## Linear independence of polynomials

One of the exercises this week asked for a proof of linear independence for the set

$\{x^i\}_{i\in {\bf N}}$

inside the polynomials $R[x]$ with real coefficients. However, note that the polynomials here are regarded as *functions* from $R$ to $R$. Thus, it amounts to showing that if

$c_0+c_1x+\cdots c_nx^n=0$

as a function, then all $c_i$ have to be zero. This does require proof. One quick way to do this is to note that all polynomial functions are differentiable. And if

$f(x)=c_0+c_1x+\cdots c_nx^n$

is the zero function, then so are all its derivatives. In particular,

$f^{(i)}(0)=0$

for all $i$. But $f^{(i)}(0)=i!c_i.$ Thus, $c_i=0$ for all $i$.

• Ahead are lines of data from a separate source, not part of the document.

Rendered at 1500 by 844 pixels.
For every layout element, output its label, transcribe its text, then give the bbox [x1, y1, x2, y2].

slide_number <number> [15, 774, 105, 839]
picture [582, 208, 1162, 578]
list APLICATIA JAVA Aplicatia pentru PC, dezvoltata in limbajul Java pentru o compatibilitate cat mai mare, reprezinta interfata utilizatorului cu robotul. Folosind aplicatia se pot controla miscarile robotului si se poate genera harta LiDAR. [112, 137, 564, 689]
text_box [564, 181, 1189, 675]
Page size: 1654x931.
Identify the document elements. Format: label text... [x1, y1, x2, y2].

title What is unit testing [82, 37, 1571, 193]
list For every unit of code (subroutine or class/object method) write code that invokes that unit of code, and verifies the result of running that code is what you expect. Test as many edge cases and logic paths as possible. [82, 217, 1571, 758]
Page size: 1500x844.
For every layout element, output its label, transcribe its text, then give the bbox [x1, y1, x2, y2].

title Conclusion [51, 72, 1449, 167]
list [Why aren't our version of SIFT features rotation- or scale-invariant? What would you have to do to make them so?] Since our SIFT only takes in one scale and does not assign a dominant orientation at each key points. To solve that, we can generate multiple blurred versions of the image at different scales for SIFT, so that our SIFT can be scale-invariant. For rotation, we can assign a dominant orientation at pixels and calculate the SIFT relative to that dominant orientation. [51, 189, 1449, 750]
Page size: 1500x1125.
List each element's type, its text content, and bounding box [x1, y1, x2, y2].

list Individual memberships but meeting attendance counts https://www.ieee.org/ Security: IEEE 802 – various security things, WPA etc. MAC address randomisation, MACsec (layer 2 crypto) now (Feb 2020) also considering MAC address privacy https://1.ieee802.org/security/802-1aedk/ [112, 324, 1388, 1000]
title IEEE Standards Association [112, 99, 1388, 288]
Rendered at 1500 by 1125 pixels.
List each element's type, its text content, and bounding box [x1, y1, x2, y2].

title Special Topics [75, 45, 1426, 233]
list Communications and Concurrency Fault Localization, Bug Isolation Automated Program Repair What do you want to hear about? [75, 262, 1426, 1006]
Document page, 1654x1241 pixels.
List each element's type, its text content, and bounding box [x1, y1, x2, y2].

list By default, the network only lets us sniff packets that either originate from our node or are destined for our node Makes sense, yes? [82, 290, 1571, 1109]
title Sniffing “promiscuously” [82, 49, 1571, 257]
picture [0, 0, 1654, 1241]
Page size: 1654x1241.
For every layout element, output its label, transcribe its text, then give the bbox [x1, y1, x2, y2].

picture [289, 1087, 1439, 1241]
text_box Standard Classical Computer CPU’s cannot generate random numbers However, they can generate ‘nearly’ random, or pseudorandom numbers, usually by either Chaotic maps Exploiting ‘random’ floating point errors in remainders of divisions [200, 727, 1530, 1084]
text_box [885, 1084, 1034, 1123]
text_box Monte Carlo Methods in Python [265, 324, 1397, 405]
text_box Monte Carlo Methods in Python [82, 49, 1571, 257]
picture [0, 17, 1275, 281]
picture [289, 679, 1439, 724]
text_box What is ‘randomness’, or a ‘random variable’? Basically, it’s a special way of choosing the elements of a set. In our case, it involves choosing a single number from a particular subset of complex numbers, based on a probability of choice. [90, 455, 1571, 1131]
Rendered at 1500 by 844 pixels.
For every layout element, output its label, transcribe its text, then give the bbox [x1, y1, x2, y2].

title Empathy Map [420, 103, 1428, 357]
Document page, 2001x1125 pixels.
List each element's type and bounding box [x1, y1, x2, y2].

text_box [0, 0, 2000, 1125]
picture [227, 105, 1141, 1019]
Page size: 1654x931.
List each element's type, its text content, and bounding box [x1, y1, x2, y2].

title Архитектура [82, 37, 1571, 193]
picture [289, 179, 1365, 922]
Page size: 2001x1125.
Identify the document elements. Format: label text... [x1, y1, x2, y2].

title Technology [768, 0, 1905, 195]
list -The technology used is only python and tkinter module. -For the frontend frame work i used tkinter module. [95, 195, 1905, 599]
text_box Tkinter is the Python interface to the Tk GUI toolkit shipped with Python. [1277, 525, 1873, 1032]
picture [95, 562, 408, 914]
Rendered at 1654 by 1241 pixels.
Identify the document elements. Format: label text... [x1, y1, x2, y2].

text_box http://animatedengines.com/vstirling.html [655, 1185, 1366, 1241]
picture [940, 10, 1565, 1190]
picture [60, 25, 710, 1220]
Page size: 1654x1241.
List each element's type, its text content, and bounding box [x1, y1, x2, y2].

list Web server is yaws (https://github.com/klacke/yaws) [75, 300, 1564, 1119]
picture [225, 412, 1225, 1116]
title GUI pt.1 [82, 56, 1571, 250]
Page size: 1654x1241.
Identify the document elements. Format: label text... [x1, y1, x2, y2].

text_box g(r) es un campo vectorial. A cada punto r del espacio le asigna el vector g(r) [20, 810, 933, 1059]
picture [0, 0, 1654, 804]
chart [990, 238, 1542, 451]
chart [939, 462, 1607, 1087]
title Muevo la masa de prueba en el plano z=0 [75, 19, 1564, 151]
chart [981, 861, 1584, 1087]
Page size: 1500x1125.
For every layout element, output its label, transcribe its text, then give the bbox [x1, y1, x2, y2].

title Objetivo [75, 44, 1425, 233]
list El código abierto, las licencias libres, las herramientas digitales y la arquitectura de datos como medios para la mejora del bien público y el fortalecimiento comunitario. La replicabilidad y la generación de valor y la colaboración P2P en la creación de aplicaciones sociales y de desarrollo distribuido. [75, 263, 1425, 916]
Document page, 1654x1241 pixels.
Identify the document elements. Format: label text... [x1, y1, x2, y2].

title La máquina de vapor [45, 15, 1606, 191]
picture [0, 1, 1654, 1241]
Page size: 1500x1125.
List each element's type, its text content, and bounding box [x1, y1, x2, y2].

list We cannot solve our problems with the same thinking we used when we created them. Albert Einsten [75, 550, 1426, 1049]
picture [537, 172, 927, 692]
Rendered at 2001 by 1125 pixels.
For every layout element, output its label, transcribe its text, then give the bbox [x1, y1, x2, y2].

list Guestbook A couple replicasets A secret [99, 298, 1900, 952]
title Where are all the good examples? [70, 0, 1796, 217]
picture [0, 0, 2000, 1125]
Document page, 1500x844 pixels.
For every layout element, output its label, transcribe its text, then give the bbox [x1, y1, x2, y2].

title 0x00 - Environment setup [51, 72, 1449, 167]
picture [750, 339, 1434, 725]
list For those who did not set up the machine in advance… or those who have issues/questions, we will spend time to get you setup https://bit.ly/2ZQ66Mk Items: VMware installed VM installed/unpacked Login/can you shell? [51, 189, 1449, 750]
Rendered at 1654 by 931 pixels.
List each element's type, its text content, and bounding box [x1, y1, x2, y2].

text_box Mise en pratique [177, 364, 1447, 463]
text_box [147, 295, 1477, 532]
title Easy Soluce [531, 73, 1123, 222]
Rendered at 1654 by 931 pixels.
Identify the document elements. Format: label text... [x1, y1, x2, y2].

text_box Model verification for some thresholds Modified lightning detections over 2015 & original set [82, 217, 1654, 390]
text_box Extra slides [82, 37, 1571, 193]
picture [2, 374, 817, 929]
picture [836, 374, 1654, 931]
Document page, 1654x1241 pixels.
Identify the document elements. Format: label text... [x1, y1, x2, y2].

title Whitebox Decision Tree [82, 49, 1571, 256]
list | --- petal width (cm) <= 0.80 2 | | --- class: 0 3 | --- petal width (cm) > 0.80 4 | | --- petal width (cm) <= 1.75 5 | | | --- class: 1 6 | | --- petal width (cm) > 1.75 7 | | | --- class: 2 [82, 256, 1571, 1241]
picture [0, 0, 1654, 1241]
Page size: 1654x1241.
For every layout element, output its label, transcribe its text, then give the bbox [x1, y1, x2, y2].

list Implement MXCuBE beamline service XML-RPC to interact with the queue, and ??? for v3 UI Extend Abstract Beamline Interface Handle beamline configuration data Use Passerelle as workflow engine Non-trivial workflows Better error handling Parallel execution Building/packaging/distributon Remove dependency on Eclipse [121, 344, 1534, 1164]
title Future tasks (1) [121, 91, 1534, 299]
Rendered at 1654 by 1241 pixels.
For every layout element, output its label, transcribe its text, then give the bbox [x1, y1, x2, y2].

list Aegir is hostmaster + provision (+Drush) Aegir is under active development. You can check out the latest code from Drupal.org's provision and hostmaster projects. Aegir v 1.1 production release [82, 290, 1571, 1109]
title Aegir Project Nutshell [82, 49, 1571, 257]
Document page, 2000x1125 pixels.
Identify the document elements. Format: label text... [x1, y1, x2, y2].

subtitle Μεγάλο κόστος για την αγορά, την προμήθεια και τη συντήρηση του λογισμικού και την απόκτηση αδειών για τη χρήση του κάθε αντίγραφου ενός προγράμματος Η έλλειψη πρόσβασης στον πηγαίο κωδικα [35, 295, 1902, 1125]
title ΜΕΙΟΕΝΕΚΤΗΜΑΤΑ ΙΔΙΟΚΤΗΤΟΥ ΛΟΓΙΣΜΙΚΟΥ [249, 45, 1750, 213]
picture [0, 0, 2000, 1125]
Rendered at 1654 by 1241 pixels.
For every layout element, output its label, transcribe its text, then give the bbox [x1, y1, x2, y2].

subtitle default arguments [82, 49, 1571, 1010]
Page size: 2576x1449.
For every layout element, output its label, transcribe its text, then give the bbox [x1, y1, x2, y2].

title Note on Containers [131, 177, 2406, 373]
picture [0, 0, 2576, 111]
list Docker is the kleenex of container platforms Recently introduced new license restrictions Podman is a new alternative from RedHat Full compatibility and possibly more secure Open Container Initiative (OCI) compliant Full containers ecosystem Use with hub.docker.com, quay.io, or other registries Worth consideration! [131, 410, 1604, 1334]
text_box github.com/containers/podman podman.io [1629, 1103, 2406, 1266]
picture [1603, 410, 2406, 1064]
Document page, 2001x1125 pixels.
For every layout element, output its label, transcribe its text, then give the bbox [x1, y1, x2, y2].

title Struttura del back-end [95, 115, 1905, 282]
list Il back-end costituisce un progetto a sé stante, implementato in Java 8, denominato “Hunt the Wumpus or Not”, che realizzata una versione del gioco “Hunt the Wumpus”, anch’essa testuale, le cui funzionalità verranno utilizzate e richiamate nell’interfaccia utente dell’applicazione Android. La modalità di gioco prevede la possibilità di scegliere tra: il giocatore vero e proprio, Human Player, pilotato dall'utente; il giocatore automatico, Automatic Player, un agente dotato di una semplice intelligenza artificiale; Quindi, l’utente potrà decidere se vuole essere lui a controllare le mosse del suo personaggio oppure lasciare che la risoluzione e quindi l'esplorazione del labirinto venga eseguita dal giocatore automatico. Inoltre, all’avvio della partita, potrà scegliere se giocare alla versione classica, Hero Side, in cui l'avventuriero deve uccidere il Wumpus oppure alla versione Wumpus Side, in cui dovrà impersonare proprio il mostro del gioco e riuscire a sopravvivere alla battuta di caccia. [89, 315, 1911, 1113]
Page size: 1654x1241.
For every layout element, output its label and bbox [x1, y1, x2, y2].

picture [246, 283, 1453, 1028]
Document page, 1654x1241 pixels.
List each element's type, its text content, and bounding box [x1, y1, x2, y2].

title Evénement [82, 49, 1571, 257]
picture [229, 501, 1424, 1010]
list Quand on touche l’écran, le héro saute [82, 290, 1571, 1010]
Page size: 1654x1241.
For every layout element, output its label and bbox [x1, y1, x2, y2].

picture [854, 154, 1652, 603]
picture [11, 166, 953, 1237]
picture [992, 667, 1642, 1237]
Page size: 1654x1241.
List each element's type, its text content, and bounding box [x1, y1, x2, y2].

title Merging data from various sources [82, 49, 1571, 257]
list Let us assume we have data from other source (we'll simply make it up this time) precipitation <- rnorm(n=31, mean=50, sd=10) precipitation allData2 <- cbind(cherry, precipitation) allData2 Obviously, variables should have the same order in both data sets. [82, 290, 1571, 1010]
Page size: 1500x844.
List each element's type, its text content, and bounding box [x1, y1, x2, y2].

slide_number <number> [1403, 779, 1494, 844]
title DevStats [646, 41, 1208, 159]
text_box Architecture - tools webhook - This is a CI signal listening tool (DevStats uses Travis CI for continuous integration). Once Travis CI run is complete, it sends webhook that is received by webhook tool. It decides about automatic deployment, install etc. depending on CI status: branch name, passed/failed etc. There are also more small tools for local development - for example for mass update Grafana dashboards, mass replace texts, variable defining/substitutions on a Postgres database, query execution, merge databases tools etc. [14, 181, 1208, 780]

One possible reason for confusion is that there is another ‘formal’ definition of $R[x]$ by simply identifying a polynomial with its sequence of coefficients. That is, you can think of an element of $R[x]$ as a function $f:N \rightarrow R$ that has *finite support* in that $f(i)=0$ for all but finitely many $i$. With this definition, the polynomial $x^i$ becomes identified with the function $e_i$ that sends $i$ to 1 and everything else to zero. If you take this approach, the linear independence also becomes formal. But in this problem, you are defining $R[x]$ as a function in its variable. This of course is the natural definition you’ve been familiar with at least since secondary school.

Here are two questions:

1. If you think of two polynomials $f$ and $g$ as functions from $N$ to $R$ with finite support, what is a nice way to write the product $fg$?

2. What is the advantage of this formal definition?